» **Dataset entries**:

────────────────────

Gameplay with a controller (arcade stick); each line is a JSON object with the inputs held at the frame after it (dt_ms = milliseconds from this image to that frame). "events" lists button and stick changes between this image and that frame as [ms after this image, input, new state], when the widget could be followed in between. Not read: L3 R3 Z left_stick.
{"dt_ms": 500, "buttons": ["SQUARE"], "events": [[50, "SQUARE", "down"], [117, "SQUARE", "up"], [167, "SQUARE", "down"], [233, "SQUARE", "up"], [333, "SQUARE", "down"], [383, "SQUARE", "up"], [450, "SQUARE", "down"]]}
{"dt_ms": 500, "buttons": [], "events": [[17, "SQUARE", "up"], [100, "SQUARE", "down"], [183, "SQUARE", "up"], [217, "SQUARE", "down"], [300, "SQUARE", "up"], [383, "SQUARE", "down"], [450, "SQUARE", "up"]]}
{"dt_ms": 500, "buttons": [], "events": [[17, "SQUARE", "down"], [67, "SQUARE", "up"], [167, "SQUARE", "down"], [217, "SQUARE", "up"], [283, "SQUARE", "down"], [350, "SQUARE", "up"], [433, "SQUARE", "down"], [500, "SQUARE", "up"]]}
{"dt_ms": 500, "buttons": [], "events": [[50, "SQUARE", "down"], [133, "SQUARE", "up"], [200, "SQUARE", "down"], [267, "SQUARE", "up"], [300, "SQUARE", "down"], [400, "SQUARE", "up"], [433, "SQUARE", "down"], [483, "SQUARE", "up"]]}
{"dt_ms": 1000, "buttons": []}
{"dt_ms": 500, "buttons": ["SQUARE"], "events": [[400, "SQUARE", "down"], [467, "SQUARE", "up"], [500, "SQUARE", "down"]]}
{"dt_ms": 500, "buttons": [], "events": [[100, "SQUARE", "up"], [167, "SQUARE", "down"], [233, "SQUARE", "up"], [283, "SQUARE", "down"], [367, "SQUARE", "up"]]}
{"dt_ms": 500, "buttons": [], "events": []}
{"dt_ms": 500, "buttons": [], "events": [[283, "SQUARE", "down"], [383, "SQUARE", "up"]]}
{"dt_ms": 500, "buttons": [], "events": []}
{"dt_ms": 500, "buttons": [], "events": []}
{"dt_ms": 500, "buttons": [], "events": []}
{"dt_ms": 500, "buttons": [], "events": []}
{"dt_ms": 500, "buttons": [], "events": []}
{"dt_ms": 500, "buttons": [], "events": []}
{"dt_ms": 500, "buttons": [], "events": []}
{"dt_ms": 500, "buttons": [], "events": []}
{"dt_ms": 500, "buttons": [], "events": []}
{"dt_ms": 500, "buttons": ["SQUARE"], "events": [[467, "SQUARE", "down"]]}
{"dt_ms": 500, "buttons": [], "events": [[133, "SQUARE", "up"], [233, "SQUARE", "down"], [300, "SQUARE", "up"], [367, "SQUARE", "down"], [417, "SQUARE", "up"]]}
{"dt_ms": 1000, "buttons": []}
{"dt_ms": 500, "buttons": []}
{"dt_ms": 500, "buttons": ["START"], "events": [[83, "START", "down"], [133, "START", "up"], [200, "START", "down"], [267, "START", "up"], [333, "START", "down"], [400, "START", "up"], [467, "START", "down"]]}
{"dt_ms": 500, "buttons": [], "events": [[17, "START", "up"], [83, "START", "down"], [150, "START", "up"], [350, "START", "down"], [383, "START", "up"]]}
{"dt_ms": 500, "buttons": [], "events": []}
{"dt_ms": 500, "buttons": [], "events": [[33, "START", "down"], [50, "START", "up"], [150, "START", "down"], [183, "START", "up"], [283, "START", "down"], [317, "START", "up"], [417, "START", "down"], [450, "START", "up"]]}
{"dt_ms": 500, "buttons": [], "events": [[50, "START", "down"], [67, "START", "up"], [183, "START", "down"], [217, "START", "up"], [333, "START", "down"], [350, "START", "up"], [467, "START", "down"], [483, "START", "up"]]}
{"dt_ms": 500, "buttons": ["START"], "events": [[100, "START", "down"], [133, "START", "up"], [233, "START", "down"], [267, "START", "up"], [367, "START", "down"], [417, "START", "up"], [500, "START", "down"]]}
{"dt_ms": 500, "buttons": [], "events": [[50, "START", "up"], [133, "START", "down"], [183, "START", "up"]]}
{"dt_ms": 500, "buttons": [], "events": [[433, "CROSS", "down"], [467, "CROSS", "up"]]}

────────────────────

» **What you need to do**:
Output each of the records exactly as it stands above.

» **Finished task**:
Gameplay with a controller (arcade stick); each line is a JSON object with the inputs held at the frame after it (dt_ms = milliseconds from this image to that frame). "events" lists button and stick changes between this image and that frame as [ms after this image, input, new state], when the widget could be followed in between. Not read: L3 R3 Z left_stick.
{"dt_ms": 500, "buttons": ["SQUARE"], "events": [[50, "SQUARE", "down"], [117, "SQUARE", "up"], [167, "SQUARE", "down"], [233, "SQUARE", "up"], [333, "SQUARE", "down"], [383, "SQUARE", "up"], [450, "SQUARE", "down"]]}
{"dt_ms": 500, "buttons": [], "events": [[17, "SQUARE", "up"], [100, "SQUARE", "down"], [183, "SQUARE", "up"], [217, "SQUARE", "down"], [300, "SQUARE", "up"], [383, "SQUARE", "down"], [450, "SQUARE", "up"]]}
{"dt_ms": 500, "buttons": [], "events": [[17, "SQUARE", "down"], [67, "SQUARE", "up"], [167, "SQUARE", "down"], [217, "SQUARE", "up"], [283, "SQUARE", "down"], [350, "SQUARE", "up"], [433, "SQUARE", "down"], [500, "SQUARE", "up"]]}
{"dt_ms": 500, "buttons": [], "events": [[50, "SQUARE", "down"], [133, "SQUARE", "up"], [200, "SQUARE", "down"], [267, "SQUARE", "up"], [300, "SQUARE", "down"], [400, "SQUARE", "up"], [433, "SQUARE", "down"], [483, "SQUARE", "up"]]}
{"dt_ms": 1000, "buttons": []}
{"dt_ms": 500, "buttons": ["SQUARE"], "events": [[400, "SQUARE", "down"], [467, "SQUARE", "up"], [500, "SQUARE", "down"]]}
{"dt_ms": 500, "buttons": [], "events": [[100, "SQUARE", "up"], [167, "SQUARE", "down"], [233, "SQUARE", "up"], [283, "SQUARE", "down"], [367, "SQUARE", "up"]]}
{"dt_ms": 500, "buttons": [], "events": []}
{"dt_ms": 500, "buttons": [], "events": [[283, "SQUARE", "down"], [383, "SQUARE", "up"]]}
{"dt_ms": 500, "buttons": [], "events": []}
{"dt_ms": 500, "buttons": [], "events": []}
{"dt_ms": 500, "buttons": [], "events": []}
{"dt_ms": 500, "buttons": [], "events": []}
{"dt_ms": 500, "buttons": [], "events": []}
{"dt_ms": 500, "buttons": [], "events": []}
{"dt_ms": 500, "buttons": [], "events": []}
{"dt_ms": 500, "buttons": [], "events": []}
{"dt_ms": 500, "buttons": [], "events": []}
{"dt_ms": 500, "buttons": ["SQUARE"], "events": [[467, "SQUARE", "down"]]}
{"dt_ms": 500, "buttons": [], "events": [[133, "SQUARE", "up"], [233, "SQUARE", "down"], [300, "SQUARE", "up"], [367, "SQUARE", "down"], [417, "SQUARE", "up"]]}
{"dt_ms": 1000, "buttons": []}
{"dt_ms": 500, "buttons": []}
{"dt_ms": 500, "buttons": ["START"], "events": [[83, "START", "down"], [133, "START", "up"], [200, "START", "down"], [267, "START", "up"], [333, "START", "down"], [400, "START", "up"], [467, "START", "down"]]}
{"dt_ms": 500, "buttons": [], "events": [[17, "START", "up"], [83, "START", "down"], [150, "START", "up"], [350, "START", "down"], [383, "START", "up"]]}
{"dt_ms": 500, "buttons": [], "events": []}
{"dt_ms": 500, "buttons": [], "events": [[33, "START", "down"], [50, "START", "up"], [150, "START", "down"], [183, "START", "up"], [283, "START", "down"], [317, "START", "up"], [417, "START", "down"], [450, "START", "up"]]}
{"dt_ms": 500, "buttons": [], "events": [[50, "START", "down"], [67, "START", "up"], [183, "START", "down"], [217, "START", "up"], [333, "START", "down"], [350, "START", "up"], [467, "START", "down"], [483, "START", "up"]]}
{"dt_ms": 500, "buttons": ["START"], "events": [[100, "START", "down"], [133, "START", "up"], [233, "START", "down"], [267, "START", "up"], [367, "START", "down"], [417, "START", "up"], [500, "START", "down"]]}
{"dt_ms": 500, "buttons": [], "events": [[50, "START", "up"], [133, "START", "down"], [183, "START", "up"]]}
{"dt_ms": 500, "buttons": [], "events": [[433, "CROSS", "down"], [467, "CROSS", "up"]]}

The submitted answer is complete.